Given problem 1 —
Format the records as a numbered list, dropping any blank lines. Include only the part that opens with the line containing "common name: Downy rattlesnake-plantain" and runs through the end of the records.

The Nameless sat watching the group from a distance. Thinking that it had waited long enough the Eldar Solitaire starting moving quickly through the forest. As he entered the clearing all bird and animal sounds stopped. It had studied their characteristics when they had first landed and had made some discoveries. They were all Imperials but it had been expecting that, they appeared to be led by a Techmarine though the level of his control was questionable as two members of his team had ran off into the forest. Another member also appeared to be reluctant to leave the safety of the ship though that was debatable. The Nameless had also noticed a Psyker. He was on the edge of the group yet it decided that it probably wasn't due to being rejected by the others as that could be dangerous. Instead it thought that he was perhaps worried of being rejected or at the very least it didn't want to draw attention to itself. Either way it would probably be the psyker who would be the first to notice the Nameless as their kind were usually disturbed by it's condition.

The Nameless started to walk calmly towards the group, trying not to invoke hostility yet at the same time doing nothing to hide it's weapons. . .

Record set —
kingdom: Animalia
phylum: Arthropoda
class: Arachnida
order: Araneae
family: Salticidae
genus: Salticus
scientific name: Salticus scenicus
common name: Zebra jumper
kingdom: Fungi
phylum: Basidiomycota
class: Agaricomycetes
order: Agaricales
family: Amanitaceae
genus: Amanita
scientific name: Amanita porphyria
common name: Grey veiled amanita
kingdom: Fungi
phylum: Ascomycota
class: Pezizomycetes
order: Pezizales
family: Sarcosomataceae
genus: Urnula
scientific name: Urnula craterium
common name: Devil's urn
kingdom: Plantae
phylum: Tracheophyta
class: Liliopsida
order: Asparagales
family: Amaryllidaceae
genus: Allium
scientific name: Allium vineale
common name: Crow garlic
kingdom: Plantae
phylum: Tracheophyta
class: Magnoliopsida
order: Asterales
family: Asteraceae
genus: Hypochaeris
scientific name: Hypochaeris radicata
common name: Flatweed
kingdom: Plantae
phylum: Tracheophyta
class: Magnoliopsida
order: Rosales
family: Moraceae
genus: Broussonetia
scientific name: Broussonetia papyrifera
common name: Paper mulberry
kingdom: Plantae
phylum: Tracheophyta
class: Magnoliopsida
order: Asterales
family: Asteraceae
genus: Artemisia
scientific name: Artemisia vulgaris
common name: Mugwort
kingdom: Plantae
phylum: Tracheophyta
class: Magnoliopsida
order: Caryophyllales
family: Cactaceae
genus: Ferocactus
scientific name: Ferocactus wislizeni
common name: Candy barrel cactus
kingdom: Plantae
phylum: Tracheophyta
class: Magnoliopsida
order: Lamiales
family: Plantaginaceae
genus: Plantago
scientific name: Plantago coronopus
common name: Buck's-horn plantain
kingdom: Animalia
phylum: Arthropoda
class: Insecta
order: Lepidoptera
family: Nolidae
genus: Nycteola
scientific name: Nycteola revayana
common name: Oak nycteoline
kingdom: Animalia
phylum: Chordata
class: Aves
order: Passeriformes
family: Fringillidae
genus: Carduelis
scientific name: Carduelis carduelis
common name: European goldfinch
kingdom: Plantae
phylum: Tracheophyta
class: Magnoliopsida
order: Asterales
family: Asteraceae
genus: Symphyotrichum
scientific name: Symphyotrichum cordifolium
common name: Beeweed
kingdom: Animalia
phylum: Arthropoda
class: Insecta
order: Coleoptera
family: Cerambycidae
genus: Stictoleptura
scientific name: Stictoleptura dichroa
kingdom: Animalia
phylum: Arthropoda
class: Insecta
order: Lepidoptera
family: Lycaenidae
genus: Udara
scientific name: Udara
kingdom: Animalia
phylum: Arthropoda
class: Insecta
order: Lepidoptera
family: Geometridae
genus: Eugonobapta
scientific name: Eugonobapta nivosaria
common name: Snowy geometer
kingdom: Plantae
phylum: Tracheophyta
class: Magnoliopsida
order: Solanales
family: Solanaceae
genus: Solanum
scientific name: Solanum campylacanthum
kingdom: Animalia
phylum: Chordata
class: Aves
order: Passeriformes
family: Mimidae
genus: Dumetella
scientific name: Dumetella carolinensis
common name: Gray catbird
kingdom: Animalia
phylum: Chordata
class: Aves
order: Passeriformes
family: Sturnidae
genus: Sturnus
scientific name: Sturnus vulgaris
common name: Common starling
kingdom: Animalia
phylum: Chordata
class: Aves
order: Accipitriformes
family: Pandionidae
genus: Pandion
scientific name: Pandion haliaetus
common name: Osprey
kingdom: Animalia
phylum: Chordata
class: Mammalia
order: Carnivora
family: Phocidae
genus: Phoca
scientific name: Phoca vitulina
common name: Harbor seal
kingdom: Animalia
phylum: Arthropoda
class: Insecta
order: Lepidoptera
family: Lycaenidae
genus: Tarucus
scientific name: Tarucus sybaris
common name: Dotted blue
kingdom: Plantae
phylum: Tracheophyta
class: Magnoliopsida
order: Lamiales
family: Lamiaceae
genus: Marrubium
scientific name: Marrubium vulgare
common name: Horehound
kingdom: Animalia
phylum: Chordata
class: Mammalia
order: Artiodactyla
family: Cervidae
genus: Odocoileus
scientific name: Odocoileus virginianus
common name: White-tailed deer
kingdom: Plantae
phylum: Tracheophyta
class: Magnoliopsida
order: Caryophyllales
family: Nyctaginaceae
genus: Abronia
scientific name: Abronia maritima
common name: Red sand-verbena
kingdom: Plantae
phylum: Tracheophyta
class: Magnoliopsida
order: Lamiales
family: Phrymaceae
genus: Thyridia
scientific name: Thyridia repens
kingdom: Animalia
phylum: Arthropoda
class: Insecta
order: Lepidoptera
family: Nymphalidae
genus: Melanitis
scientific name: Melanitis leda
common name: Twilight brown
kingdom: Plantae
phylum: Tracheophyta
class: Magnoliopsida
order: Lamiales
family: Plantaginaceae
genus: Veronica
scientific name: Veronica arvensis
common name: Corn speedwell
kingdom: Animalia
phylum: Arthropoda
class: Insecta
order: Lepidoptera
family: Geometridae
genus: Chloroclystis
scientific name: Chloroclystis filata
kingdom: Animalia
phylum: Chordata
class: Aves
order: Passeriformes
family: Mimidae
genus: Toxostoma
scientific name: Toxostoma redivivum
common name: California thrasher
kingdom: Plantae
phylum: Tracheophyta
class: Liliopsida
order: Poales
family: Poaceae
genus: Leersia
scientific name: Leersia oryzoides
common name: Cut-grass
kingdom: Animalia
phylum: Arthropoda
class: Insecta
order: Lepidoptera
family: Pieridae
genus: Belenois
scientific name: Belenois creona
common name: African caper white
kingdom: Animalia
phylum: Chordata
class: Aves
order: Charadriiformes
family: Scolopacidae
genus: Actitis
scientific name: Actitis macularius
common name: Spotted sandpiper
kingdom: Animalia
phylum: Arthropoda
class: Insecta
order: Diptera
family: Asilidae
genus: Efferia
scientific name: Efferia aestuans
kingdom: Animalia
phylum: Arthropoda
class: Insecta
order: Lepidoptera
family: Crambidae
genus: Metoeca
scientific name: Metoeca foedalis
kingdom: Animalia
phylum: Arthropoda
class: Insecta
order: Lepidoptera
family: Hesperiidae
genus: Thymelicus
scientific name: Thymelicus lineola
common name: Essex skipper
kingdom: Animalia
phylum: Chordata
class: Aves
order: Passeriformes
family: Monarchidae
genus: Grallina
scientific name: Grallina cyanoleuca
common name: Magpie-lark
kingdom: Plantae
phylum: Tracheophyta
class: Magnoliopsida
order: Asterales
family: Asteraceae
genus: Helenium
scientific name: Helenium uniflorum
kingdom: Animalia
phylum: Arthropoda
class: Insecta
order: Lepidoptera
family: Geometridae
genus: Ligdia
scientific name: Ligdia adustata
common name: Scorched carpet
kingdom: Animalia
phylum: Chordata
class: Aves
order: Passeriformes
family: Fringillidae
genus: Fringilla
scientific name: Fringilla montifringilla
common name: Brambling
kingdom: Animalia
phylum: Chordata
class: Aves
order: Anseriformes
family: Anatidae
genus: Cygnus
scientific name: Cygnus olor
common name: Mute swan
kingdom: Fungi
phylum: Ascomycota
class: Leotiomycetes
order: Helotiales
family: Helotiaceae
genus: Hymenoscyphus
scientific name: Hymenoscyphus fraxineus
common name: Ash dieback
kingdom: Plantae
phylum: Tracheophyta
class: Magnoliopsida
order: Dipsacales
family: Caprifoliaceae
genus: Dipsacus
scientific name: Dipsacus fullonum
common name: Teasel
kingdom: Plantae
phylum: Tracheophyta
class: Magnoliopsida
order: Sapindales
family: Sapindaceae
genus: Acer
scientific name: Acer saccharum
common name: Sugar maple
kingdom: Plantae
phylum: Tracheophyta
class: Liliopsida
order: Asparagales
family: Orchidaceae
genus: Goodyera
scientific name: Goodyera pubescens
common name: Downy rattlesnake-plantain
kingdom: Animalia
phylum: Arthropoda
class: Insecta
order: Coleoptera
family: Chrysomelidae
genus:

Given problem 2 —
Transcribe the passage about the Nameless in full, without any changes.

Problem solution 1 —
1. common name: Downy rattlesnake-plantain
2. kingdom: Animalia
3. phylum: Arthropoda
4. class: Insecta
5. order: Coleoptera
6. family: Chrysomelidae
7. genus:

Problem solution 2 —
The Nameless sat watching the group from a distance. Thinking that it had waited long enough the Eldar Solitaire starting moving quickly through the forest. As he entered the clearing all bird and animal sounds stopped. It had studied their characteristics when they had first landed and had made some discoveries. They were all Imperials but it had been expecting that, they appeared to be led by a Techmarine though the level of his control was questionable as two members of his team had ran off into the forest. Another member also appeared to be reluctant to leave the safety of the ship though that was debatable. The Nameless had also noticed a Psyker. He was on the edge of the group yet it decided that it probably wasn't due to being rejected by the others as that could be dangerous. Instead it thought that he was perhaps worried of being rejected or at the very least it didn't want to draw attention to itself. Either way it would probably be the psyker who would be the first to notice the Nameless as their kind were usually disturbed by it's condition.

The Nameless started to walk calmly towards the group, trying not to invoke hostility yet at the same time doing nothing to hide it's weapons. . .